Model Extraction & API Abuse
Reconstruct ML models via API queries and test countermeasures like rate-limiting, noise, and watermarking.
This project simulates model extraction attacks on ML-as-a-Service APIs, where adversaries query a deployed model and train a surrogate to approximate its decision boundary. It measures the fidelity of the extracted model compared to the original and evaluates defensive strategies such as rate-limiting, randomized outputs, and watermark verification.
Tech Stack
- Python · FastAPI · PyTorch · Scikit-learn
- Black-box query-based extraction algorithms
- Logging, anomaly-based detection, and noise injection defenses
Example (Basic Extraction Loop)
import requests
import numpy as np
from sklearn.tree import DecisionTreeClassifier
# Query black-box API
X_train = np.random.rand(1000, 20)
y_labels = [requests.post("https://target.api/predict", json=x.tolist()).json()["label"] for x in X_train]
# Train local surrogate
surrogate = DecisionTreeClassifier().fit(X_train, y_labels)

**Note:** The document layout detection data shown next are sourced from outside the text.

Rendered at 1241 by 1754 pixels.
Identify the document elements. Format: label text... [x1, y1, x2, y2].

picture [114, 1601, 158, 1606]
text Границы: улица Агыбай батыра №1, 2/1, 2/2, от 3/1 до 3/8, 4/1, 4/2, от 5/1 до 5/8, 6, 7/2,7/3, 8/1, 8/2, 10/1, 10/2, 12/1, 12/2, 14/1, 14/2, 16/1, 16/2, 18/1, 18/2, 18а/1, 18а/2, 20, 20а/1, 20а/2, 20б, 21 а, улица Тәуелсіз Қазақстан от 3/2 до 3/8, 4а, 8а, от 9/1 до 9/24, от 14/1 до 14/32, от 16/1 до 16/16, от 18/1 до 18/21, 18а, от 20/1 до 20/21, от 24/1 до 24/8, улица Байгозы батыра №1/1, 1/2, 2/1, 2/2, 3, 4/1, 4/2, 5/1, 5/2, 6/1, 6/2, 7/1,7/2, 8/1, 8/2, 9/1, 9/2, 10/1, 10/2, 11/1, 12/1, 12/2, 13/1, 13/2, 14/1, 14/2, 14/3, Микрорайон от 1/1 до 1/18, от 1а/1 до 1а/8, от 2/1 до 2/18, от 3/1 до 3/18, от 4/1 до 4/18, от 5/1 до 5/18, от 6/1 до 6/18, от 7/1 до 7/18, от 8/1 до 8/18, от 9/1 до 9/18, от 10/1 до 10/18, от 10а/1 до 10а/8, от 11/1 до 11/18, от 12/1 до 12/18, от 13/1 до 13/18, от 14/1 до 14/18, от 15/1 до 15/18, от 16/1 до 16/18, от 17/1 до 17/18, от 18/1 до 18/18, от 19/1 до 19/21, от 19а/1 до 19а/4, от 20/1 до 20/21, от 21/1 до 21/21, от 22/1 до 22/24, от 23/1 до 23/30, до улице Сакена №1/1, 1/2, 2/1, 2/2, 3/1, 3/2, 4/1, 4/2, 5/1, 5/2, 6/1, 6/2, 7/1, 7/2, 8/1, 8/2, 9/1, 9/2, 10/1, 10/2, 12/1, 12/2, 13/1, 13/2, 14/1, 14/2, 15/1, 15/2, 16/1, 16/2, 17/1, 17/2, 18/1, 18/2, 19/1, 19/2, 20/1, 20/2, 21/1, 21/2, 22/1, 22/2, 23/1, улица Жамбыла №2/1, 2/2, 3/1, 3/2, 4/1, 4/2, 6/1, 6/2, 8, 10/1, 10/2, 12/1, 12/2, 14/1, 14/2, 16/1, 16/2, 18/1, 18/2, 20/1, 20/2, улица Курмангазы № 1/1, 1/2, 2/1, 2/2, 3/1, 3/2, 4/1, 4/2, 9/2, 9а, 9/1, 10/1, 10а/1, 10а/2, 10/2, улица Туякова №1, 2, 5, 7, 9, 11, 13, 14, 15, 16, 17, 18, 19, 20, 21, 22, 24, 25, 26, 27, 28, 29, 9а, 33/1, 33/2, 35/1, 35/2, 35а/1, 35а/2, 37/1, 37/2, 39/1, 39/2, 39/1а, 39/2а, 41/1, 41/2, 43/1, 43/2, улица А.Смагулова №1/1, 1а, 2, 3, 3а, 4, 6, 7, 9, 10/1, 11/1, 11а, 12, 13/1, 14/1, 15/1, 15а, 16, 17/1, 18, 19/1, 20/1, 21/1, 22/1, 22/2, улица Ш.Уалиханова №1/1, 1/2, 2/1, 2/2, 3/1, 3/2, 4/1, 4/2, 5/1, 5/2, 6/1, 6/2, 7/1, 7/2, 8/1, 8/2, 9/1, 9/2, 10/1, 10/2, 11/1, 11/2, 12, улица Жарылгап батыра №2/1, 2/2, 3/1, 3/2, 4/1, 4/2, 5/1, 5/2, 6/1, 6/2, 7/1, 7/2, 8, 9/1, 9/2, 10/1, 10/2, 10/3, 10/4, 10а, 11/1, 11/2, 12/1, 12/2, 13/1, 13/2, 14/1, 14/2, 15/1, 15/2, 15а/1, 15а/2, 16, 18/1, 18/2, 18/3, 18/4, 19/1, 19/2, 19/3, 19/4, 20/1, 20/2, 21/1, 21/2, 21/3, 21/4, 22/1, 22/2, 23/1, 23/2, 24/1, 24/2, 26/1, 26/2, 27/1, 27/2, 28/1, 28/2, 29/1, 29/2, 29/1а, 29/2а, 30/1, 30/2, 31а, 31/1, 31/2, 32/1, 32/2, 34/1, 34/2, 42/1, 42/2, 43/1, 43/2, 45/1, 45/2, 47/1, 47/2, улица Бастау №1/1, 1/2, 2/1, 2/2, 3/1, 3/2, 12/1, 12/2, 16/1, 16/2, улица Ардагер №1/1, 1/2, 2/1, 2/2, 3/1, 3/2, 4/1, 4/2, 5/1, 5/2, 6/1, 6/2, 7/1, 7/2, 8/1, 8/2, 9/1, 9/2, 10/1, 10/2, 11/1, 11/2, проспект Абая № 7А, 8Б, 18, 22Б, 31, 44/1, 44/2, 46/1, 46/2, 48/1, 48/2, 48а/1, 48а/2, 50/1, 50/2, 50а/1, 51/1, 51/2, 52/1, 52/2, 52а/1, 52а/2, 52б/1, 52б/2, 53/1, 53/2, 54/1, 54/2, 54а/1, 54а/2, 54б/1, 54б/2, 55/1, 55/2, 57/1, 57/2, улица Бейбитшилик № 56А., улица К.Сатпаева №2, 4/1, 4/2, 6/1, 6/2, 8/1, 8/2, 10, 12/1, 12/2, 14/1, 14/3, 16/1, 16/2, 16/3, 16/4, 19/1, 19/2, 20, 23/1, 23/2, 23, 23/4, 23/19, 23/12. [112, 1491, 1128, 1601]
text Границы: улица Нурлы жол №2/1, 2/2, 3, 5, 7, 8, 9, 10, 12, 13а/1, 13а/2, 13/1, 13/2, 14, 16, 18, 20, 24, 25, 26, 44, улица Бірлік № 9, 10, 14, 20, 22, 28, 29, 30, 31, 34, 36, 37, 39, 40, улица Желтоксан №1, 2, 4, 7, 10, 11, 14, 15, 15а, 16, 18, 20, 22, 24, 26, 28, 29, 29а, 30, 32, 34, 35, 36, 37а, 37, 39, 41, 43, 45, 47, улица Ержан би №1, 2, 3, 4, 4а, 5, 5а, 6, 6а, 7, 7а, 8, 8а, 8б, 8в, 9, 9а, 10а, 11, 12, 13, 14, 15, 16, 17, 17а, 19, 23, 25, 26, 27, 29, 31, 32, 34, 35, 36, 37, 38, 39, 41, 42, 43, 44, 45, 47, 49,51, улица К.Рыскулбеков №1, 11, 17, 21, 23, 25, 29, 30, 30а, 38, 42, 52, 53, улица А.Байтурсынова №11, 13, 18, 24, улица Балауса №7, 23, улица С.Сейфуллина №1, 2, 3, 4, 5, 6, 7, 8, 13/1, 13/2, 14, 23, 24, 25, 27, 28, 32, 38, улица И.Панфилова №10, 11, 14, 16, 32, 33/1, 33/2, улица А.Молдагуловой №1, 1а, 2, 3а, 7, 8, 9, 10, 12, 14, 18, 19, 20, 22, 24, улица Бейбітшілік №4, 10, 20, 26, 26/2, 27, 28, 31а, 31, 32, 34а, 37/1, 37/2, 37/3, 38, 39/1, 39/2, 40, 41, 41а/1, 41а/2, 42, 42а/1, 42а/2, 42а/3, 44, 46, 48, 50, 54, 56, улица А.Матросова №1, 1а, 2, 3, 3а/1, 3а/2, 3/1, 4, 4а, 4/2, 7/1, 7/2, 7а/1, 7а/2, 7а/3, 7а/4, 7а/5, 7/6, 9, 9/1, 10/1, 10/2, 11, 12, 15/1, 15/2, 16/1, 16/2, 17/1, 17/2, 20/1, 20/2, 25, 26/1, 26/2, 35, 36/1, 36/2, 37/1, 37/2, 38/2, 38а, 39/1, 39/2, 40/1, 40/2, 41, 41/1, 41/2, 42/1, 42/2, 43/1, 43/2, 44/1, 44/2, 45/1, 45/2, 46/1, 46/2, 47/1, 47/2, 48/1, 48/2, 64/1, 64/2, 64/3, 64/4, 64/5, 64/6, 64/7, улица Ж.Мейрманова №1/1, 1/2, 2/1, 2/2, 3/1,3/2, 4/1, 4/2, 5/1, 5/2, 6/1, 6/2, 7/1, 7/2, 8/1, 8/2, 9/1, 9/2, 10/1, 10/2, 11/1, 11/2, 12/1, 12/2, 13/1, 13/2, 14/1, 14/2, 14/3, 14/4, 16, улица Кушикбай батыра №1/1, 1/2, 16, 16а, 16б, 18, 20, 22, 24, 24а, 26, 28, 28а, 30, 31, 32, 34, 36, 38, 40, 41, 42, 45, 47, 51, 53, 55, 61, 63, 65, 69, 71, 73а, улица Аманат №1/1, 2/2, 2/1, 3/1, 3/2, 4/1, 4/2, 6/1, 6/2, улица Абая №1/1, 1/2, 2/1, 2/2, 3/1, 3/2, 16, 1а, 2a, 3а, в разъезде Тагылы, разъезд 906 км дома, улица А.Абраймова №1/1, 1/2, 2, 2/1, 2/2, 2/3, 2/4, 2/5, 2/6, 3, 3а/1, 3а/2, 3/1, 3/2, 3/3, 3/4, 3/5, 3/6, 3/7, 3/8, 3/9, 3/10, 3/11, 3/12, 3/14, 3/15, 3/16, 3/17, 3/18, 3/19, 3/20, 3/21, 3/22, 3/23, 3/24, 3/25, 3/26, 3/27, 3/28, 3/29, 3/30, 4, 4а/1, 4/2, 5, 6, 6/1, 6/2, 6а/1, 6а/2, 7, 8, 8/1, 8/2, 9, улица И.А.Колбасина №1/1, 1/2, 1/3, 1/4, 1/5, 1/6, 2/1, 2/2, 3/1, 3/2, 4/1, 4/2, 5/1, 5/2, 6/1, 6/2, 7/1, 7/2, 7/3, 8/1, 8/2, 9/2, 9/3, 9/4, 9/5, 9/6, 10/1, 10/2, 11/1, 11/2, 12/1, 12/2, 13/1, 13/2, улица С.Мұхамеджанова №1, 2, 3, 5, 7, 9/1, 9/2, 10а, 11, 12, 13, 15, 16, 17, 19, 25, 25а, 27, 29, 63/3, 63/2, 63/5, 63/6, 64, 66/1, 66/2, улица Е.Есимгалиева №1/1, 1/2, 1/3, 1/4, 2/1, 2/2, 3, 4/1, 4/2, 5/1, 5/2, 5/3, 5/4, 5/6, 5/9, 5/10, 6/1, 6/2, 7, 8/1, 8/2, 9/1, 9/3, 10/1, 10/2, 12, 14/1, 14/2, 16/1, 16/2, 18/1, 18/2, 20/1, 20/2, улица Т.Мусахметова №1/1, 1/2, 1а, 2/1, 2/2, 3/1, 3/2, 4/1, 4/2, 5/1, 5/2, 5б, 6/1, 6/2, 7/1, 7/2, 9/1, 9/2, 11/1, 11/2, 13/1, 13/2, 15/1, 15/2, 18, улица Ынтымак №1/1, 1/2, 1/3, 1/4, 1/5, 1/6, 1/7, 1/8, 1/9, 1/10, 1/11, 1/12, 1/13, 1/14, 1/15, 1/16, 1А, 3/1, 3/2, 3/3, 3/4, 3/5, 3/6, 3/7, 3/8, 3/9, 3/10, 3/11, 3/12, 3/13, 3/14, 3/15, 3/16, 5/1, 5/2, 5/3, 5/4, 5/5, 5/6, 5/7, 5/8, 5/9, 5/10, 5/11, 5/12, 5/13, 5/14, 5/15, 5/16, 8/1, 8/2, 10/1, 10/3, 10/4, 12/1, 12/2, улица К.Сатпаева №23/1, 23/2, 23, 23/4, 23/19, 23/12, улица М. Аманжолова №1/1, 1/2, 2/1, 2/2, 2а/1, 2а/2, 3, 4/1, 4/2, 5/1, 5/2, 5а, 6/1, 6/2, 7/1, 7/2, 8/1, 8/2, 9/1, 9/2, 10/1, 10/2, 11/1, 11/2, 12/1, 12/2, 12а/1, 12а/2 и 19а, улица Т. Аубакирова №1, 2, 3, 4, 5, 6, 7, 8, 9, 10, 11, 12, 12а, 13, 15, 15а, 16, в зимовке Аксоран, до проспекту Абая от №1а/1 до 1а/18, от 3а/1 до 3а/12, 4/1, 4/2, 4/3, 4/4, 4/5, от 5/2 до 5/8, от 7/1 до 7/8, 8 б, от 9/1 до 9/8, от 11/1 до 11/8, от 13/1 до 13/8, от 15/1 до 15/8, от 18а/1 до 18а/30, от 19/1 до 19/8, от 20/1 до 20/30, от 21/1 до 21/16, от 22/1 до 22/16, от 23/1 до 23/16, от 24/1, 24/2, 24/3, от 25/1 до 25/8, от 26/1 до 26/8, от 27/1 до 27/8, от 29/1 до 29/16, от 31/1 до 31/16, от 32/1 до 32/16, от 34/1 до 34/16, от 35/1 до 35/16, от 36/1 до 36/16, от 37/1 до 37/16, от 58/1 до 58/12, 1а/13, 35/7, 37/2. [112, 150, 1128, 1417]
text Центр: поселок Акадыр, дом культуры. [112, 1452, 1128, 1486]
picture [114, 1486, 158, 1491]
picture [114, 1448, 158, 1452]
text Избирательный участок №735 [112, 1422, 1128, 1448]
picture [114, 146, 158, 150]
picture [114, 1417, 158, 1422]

print("Extracted surrogate model trained successfully!")
Project Highlights
- Attack Simulation: Perform black-box extractions with adaptive query selection.
- Defense Testing: Implement rate-limiting, response noise, and watermark-based model ownership checks.
- Evaluation: Compare accuracy, confidence divergence, and fidelity metrics between original and surrogate models.
- Visualization: Decision boundary plots and similarity heatmaps via Matplotlib and Streamlit.